*Assignment:* Please quote the listing below line for line, leaving out the pictures.
** Input material follows **
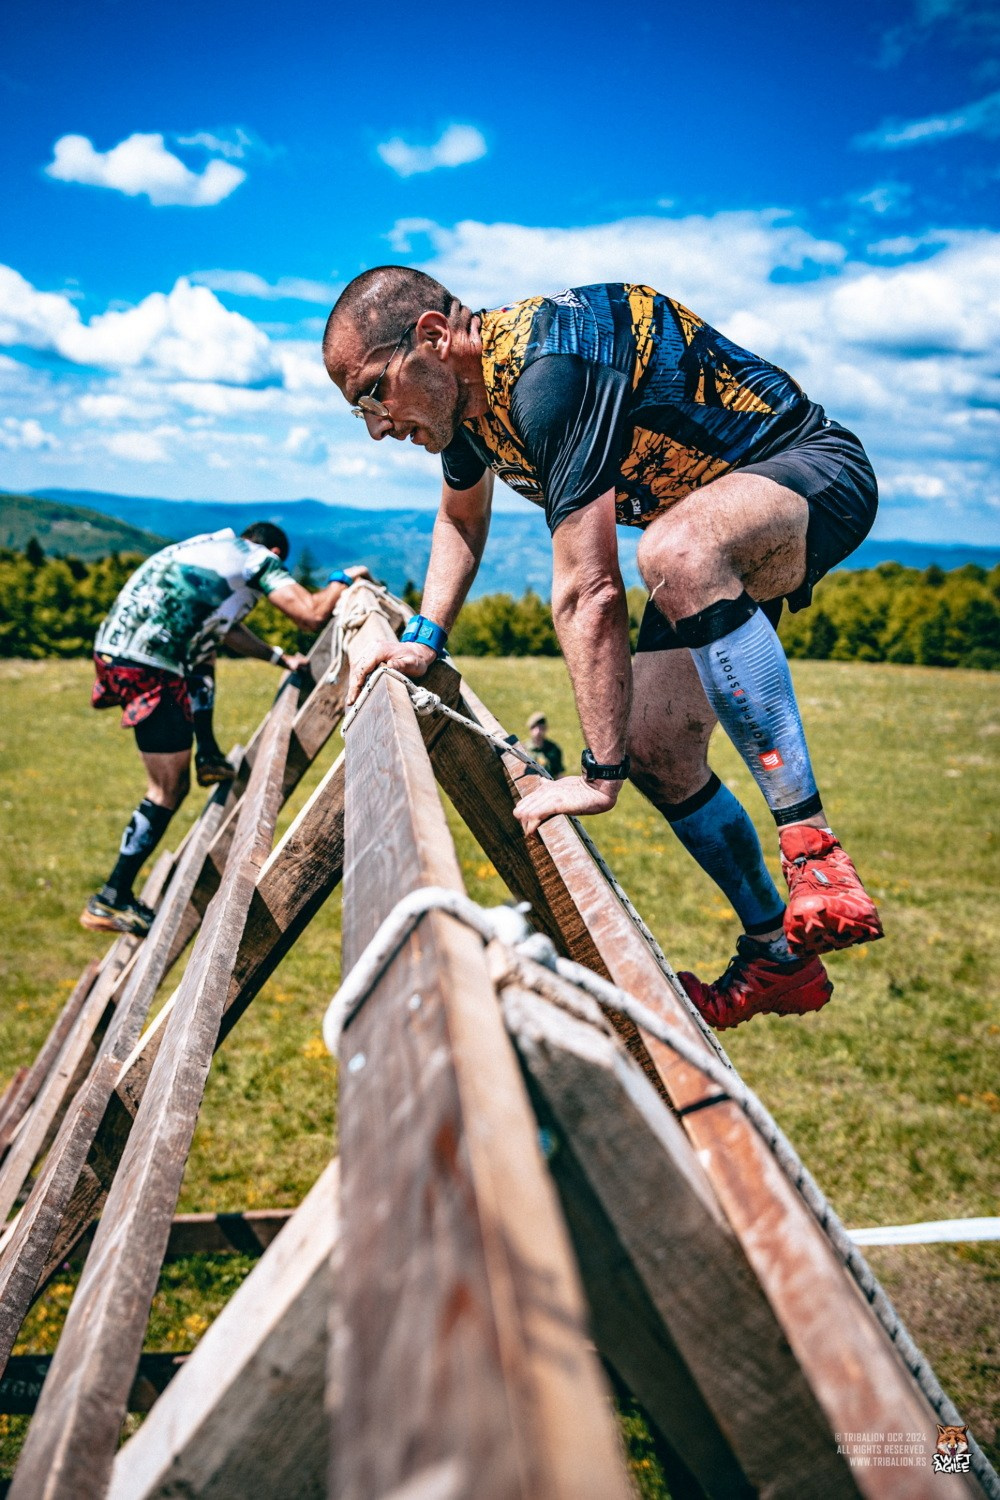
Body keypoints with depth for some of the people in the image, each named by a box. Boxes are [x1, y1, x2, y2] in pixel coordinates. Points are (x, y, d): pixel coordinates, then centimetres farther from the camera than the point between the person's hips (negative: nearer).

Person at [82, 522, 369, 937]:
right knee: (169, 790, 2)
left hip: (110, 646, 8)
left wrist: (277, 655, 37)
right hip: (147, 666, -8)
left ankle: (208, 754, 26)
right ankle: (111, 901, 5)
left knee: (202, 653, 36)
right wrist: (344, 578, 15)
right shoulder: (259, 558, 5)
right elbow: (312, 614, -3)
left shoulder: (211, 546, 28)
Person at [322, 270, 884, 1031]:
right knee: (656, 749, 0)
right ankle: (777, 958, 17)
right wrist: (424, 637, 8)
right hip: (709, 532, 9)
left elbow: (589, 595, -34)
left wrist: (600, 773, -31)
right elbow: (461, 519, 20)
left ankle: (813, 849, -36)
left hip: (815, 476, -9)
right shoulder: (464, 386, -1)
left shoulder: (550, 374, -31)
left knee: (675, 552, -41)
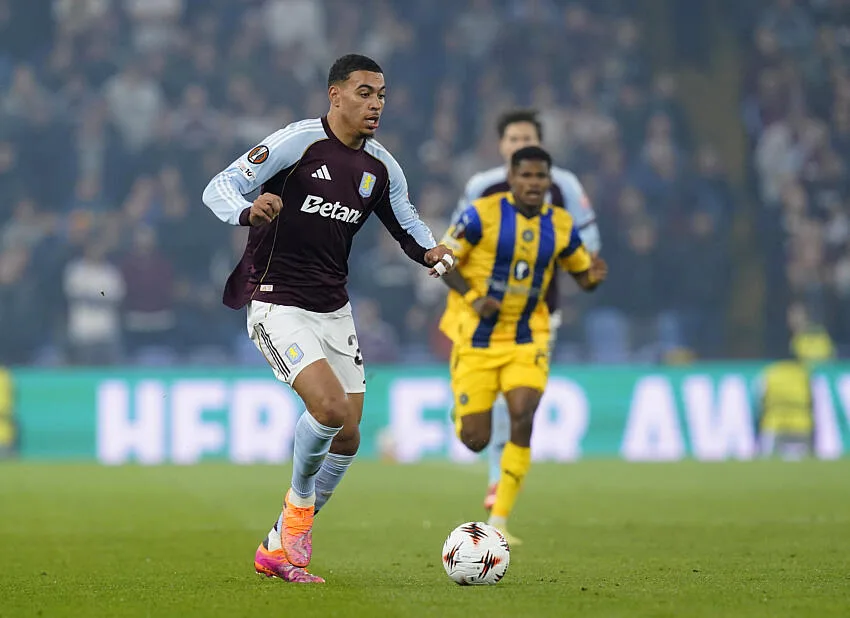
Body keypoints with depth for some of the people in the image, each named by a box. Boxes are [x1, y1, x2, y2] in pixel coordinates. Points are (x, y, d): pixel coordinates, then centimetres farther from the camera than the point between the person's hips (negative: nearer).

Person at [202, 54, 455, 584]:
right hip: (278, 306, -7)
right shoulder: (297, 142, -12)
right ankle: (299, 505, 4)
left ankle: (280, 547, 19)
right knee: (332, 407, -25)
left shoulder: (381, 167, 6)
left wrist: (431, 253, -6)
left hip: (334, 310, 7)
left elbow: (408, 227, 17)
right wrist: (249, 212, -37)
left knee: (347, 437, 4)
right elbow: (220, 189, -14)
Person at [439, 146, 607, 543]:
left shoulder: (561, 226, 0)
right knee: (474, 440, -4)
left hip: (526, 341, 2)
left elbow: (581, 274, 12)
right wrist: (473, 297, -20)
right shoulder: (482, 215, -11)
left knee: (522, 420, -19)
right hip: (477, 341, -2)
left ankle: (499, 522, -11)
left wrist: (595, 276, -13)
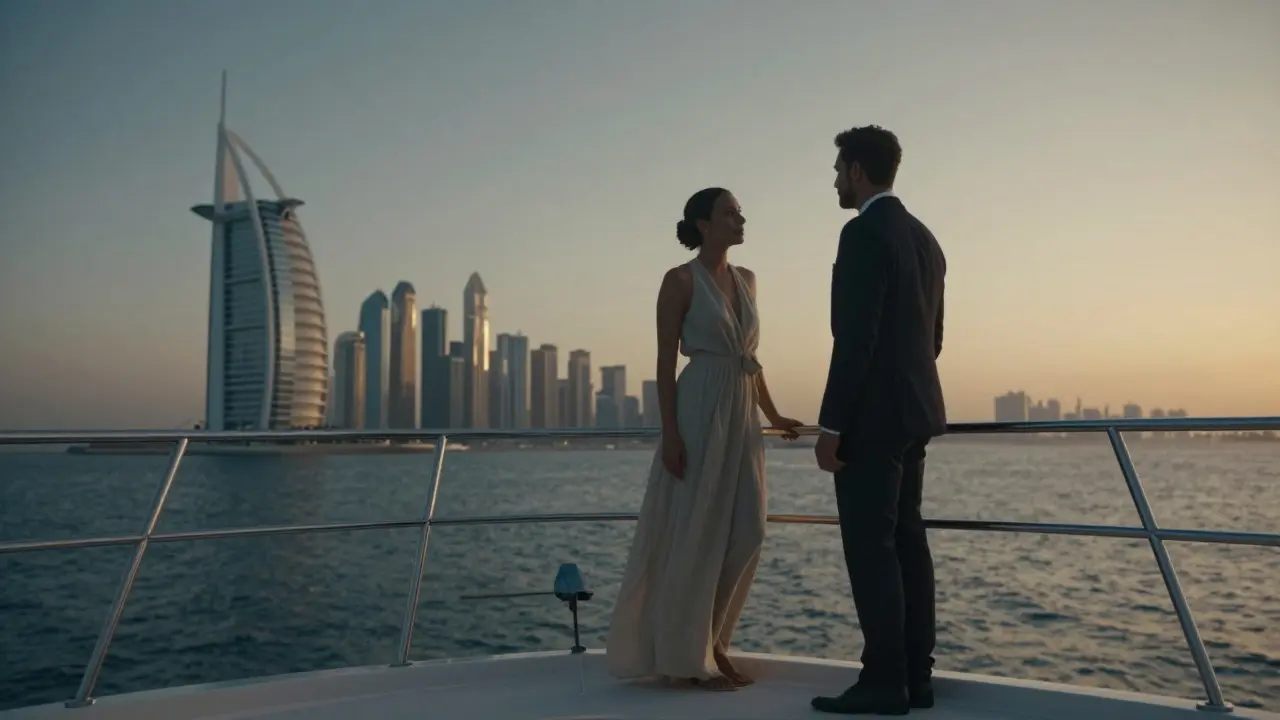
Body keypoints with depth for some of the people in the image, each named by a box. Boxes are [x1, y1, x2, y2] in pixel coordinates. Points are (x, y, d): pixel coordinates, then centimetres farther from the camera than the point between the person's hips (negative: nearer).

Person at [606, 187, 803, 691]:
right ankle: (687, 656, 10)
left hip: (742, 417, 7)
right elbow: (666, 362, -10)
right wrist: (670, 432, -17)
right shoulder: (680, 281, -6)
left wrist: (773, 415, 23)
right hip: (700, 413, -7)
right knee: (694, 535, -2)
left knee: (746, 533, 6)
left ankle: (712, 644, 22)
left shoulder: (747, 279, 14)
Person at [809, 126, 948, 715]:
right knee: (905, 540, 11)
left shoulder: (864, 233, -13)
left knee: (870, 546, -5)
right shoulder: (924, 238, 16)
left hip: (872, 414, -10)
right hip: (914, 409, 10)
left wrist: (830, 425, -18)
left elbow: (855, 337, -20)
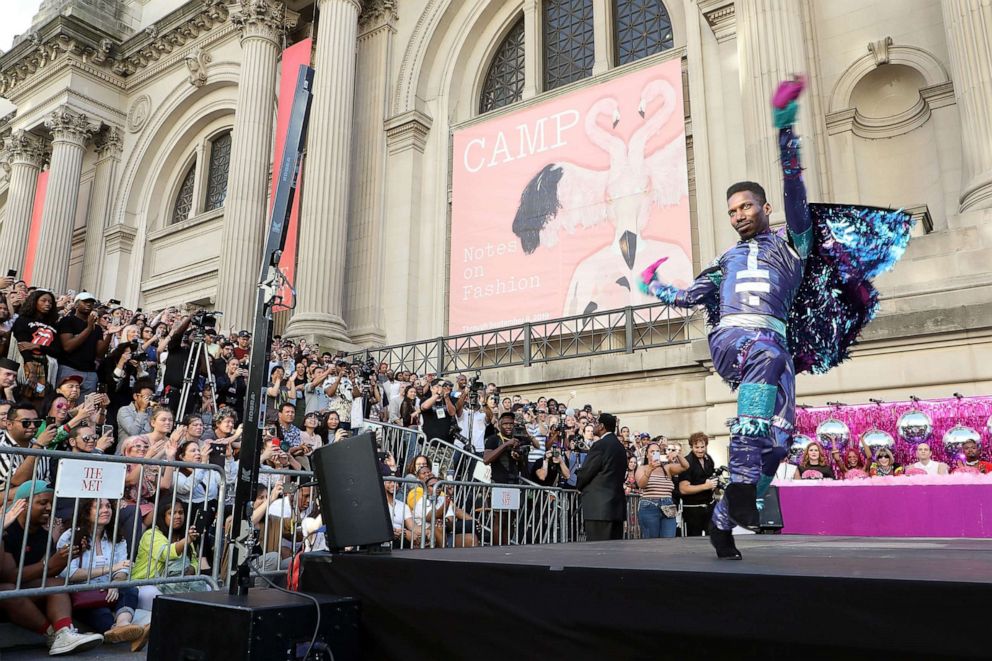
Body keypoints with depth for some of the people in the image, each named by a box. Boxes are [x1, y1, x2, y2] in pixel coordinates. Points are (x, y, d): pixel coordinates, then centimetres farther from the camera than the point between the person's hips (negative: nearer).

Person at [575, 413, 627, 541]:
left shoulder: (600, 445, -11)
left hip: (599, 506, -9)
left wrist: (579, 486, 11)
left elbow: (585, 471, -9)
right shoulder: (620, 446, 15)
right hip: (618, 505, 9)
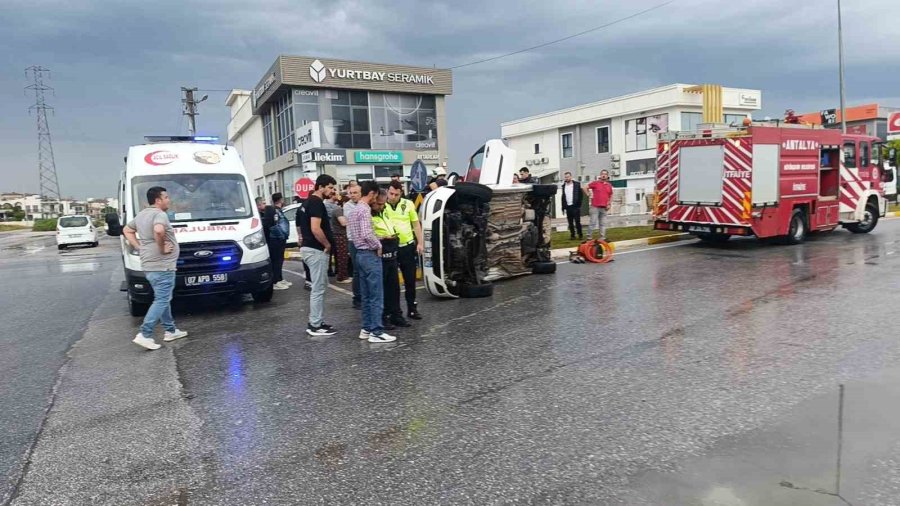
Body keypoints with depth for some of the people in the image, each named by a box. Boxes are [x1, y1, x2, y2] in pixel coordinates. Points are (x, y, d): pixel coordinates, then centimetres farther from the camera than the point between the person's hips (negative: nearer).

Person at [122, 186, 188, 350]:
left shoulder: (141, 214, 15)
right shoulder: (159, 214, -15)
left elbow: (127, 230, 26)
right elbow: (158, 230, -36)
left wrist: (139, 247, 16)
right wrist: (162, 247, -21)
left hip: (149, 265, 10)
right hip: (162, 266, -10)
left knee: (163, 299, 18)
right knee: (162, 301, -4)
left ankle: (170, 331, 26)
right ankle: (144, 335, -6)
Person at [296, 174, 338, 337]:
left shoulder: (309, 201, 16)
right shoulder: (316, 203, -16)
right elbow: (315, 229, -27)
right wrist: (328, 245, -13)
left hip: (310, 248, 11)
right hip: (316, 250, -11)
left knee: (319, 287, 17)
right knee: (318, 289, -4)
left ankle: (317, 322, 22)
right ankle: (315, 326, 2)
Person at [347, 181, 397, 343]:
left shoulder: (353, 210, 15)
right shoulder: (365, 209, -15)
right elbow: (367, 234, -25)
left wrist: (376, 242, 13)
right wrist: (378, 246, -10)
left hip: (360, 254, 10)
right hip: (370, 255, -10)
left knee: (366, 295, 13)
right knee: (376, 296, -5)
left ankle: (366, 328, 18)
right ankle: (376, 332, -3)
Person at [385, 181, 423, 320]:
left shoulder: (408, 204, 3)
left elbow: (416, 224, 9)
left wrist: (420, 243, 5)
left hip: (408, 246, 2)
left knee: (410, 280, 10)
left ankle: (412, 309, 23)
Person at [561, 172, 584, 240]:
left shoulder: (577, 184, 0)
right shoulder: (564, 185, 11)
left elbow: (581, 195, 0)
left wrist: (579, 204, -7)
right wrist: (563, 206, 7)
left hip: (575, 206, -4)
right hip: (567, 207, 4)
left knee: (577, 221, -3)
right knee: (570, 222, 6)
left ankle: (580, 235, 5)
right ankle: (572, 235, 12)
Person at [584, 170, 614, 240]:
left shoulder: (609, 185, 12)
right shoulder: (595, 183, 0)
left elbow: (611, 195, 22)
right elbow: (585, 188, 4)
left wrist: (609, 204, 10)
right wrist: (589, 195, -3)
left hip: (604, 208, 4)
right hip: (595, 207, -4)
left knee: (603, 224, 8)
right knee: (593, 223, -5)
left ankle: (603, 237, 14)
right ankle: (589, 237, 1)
** End of Input material **
*Task output:*
Body keypoints with depth for some of the people in the image, each named by a box. Boxes are [x1, y1, x2, y2] in pixel coordinates. Points are (x, y, d): pixel coordinates, then centimetres farther from the camera than the point between the person's hips (negative: nearer).

Person at [82, 522, 369, 937]:
right knee: (169, 790, 2)
left hip: (110, 646, 8)
left wrist: (277, 655, 37)
right hip: (147, 666, -8)
left ankle: (208, 754, 26)
right ankle: (111, 901, 5)
left knee: (202, 653, 36)
right wrist: (344, 578, 15)
right shoulder: (259, 558, 5)
right elbow: (312, 614, -3)
left shoulder: (211, 546, 28)
Person at [322, 270, 884, 1031]:
right knee: (656, 749, 0)
right ankle: (777, 958, 17)
right wrist: (424, 637, 8)
right hip: (709, 532, 9)
left elbow: (589, 595, -34)
left wrist: (600, 773, -31)
right elbow: (461, 519, 20)
left ankle: (813, 849, -36)
left hip: (815, 476, -9)
right shoulder: (464, 386, -1)
left shoulder: (550, 374, -31)
left knee: (675, 552, -41)
Body keypoints with depth for some of the people in the image, each named by a box. Boxes are [x1, y1, x2, y2] in pixel coordinates. Points are (x, y, d): pixel coordinates, then centimetres farther from the camera than the point between the person's hips (negative: nearer).

Person at [202, 54, 455, 584]:
right hip: (278, 306, -7)
right shoulder: (297, 142, -12)
right ankle: (299, 505, 4)
left ankle: (280, 547, 19)
right knee: (332, 407, -25)
left shoulder: (381, 167, 6)
left wrist: (431, 253, -6)
left hip: (334, 310, 7)
left elbow: (408, 227, 17)
right wrist: (249, 212, -37)
left knee: (347, 437, 4)
right elbow: (220, 189, -14)
Person at [439, 146, 607, 543]:
left shoulder: (561, 226, 0)
right knee: (474, 440, -4)
left hip: (526, 341, 2)
left elbow: (581, 274, 12)
right wrist: (473, 297, -20)
right shoulder: (482, 215, -11)
left knee: (522, 420, -19)
right hip: (477, 341, -2)
left ankle: (499, 522, -11)
left wrist: (595, 276, -13)
Body keypoints with depth for some of the people in the image, each named by a box. Boxes are [x1, y1, x2, y2] in pixel coordinates. Points are (x, y, d): pixel coordinates, then centimetres farther from the camera than the point between the person's hips (negative: nearer).

Person at [606, 187, 803, 691]:
right ankle: (687, 656, 10)
left hip: (742, 417, 7)
right elbow: (666, 362, -10)
right wrist: (670, 432, -17)
right shoulder: (680, 281, -6)
left wrist: (773, 415, 23)
right hip: (700, 413, -7)
right knee: (694, 535, -2)
left knee: (746, 533, 6)
left ankle: (712, 644, 22)
left shoulder: (747, 279, 14)
Person at [809, 126, 948, 715]:
right knee: (905, 540, 11)
left shoulder: (864, 233, -13)
left knee: (870, 546, -5)
right shoulder: (924, 238, 16)
left hip: (872, 414, -10)
right hip: (914, 409, 10)
left wrist: (830, 425, -18)
left elbow: (855, 337, -20)
Body keypoints with depth for some of the people in the image, each named by a box. Boxes are [x1, y1, x2, y2] in pixel coordinates. Points are (x, y, d): pixel coordinates, then centimetres farther from the camera than the point between the person's hips (negative: nearer).

Person at [575, 413, 627, 541]:
left shoulder: (600, 445, -11)
left hip: (599, 506, -9)
left wrist: (579, 486, 11)
left elbow: (585, 471, -9)
right shoulder: (620, 446, 15)
right hip: (618, 505, 9)
Body keypoints with depth for some of the people in the image, each named by a box. Boxes are [x1, y1, x2, y2] in pixel coordinates. Points are (x, y, d): pixel coordinates, then centimetres farther from the camera than the point between the person's hips (negative: nearer).

Person at [122, 186, 188, 350]:
left shoulder: (141, 214, 15)
right shoulder: (159, 214, -15)
left elbow: (127, 230, 26)
right elbow: (158, 230, -36)
left wrist: (139, 247, 16)
right wrist: (162, 247, -21)
left hip: (149, 265, 10)
right hip: (162, 266, -10)
left knee: (163, 299, 18)
right knee: (162, 301, -4)
left ankle: (170, 331, 26)
right ankle: (144, 335, -6)
Person at [296, 174, 338, 337]:
left shoulder: (309, 201, 16)
right shoulder: (316, 203, -16)
right elbow: (315, 229, -27)
right wrist: (328, 245, -13)
left hip: (310, 248, 11)
right hip: (316, 250, -11)
left knee: (319, 287, 17)
right knee: (318, 289, -4)
left ankle: (317, 322, 22)
right ankle: (315, 326, 2)
Person at [347, 181, 397, 343]:
left shoulder: (353, 210, 15)
right shoulder: (365, 209, -15)
right elbow: (367, 234, -25)
left wrist: (376, 242, 13)
right wrist: (378, 246, -10)
left hip: (360, 254, 10)
right hip: (370, 255, -10)
left knee: (366, 295, 13)
right knee: (376, 296, -5)
left ankle: (366, 328, 18)
right ankle: (376, 332, -3)
Person at [385, 181, 423, 320]:
left shoulder: (408, 204, 3)
left elbow: (416, 224, 9)
left wrist: (420, 243, 5)
left hip: (408, 246, 2)
left knee: (410, 280, 10)
left ankle: (412, 309, 23)
Person at [561, 172, 584, 240]:
left shoulder: (577, 184, 0)
right shoulder: (564, 185, 11)
left elbow: (581, 195, 0)
left wrist: (579, 204, -7)
right wrist: (563, 206, 7)
left hip: (575, 206, -4)
right hip: (567, 207, 4)
left knee: (577, 221, -3)
right knee: (570, 222, 6)
left ankle: (580, 235, 5)
right ankle: (572, 235, 12)
Person at [584, 170, 614, 240]:
left shoulder: (609, 185, 12)
right shoulder: (595, 183, 0)
left elbow: (611, 195, 22)
right elbow: (585, 188, 4)
left wrist: (609, 204, 10)
right wrist: (589, 195, -3)
left hip: (604, 208, 4)
right hip: (595, 207, -4)
left knee: (603, 224, 8)
right knee: (593, 223, -5)
left ankle: (603, 237, 14)
right ankle: (589, 237, 1)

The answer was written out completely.